Mike Edmunds replies to Paul Keyser, Paul Cartledge, and Kyriakos Efstathiou:

I am very grateful for the kind and informative comments that these three authors have made on my slim essay. Venturing to cross from one discipline to another is a stimulating but dangerous activity, and I have often been conscious of my lack of deep classical and historical background. Nonetheless, we all seem to be in welcome agreement that the Antikythera mechanism is indeed a child of its time.

Paul Keyser provides much additional food for thought—in particular on the idea that there are further design conventions to be recognized in the mechanism. I am sympathetic to Keyser’s feeling that Archimedes has been accorded rather more expertise in the invention of sphaerae than is really justified by the evidence—at least until the contents of his lost book de Sphaerae is discovered. I might be a little more egalitarian than Paul Cartledge in estimating the cost of the mechanism. It was made of bronze not gold; any stones incorporated were semi-precious rather than true gems; and a rough estimate of the mechanical craftsmanship involved might only be a few weeks—i.e., requiring sufficient expertise to make it indeed an expensive object, but not prohibitively so. This suggests that such devices might not have been terribly rare, with the hopeful prospect that another example or variant might yet be found in the future, perhaps preserved at a suddenly-terminated site such as Pompeii or Herculaneum. Kyriakos Efstathiou is of course correct in asserting that no driving knob survives on the side of the mechanism, but the presence of a crown gear that would drive the main Sun gear is excellent circumstantial evidence that a knob or similar drive may have existed. Even if it did not, and the drive was indeed from the moon pointer, the philosophical—or, even theological—nicety of a single driver or Primum Mobile still remains.

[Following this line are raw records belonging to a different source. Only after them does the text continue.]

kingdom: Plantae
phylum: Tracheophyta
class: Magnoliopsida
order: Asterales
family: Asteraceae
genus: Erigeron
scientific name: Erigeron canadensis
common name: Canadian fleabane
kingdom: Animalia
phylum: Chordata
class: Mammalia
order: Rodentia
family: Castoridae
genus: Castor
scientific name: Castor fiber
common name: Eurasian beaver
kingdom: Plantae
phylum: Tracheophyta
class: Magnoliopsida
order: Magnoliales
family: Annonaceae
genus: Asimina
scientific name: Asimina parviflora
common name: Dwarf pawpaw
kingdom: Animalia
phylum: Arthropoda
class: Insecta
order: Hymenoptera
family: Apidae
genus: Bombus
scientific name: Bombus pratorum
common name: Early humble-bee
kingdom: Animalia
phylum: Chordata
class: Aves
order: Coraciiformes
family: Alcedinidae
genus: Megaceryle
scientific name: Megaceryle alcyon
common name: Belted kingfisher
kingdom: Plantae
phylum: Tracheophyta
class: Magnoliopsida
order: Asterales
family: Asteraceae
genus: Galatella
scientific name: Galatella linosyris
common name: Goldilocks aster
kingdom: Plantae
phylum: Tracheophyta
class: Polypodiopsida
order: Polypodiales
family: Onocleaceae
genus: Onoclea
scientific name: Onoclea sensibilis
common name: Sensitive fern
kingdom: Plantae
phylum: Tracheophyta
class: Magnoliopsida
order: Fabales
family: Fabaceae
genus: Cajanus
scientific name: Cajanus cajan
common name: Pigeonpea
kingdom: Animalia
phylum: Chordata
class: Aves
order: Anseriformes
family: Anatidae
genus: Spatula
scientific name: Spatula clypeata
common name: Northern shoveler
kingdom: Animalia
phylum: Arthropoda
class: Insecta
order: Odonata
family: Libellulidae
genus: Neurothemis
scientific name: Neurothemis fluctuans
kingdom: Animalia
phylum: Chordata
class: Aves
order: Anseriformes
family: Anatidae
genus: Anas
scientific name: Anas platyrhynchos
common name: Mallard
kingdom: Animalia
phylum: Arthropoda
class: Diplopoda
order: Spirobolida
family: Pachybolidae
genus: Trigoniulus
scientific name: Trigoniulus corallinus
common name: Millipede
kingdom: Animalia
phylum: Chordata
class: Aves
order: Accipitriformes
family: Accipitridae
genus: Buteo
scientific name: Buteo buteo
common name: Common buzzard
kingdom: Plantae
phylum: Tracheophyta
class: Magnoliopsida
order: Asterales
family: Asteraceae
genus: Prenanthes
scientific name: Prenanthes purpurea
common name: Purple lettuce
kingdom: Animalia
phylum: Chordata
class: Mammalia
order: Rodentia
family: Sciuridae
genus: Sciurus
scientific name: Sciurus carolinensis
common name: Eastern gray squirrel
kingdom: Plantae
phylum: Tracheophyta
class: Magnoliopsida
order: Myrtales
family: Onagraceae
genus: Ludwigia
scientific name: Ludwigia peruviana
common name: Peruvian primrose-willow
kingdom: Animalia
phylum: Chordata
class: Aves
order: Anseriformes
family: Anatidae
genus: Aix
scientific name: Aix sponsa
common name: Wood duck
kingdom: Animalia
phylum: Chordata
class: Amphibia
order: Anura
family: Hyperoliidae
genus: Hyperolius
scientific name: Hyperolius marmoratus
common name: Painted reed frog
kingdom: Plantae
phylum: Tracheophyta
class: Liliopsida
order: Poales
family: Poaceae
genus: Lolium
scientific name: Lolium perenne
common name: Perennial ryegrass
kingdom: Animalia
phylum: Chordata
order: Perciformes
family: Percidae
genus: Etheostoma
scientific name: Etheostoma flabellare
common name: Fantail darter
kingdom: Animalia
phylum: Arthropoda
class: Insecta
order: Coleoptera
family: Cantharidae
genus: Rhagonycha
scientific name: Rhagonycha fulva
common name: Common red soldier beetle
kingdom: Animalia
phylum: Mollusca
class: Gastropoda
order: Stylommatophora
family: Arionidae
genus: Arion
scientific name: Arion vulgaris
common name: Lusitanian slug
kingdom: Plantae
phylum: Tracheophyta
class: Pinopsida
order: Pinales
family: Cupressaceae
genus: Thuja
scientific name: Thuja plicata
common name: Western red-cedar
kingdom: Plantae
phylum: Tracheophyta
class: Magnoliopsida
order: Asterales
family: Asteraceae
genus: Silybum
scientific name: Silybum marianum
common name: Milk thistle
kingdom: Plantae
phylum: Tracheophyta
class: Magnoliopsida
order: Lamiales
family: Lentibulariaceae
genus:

We all seem rather stumped by the question of the mechanism’s primary purpose. But perhaps it is appropriate that some uncertainty should remain about this marvelous artefact, especially given that so much valuable de-mystification has taken place in recent years!


Paul Cartledge is an Emeritus Professor of Greek Culture at the University of Cambridge.

Mike Edmunds is Emeritus Professor of Astrophysics at Cardiff University and the current President of the Royal Astronomical Society.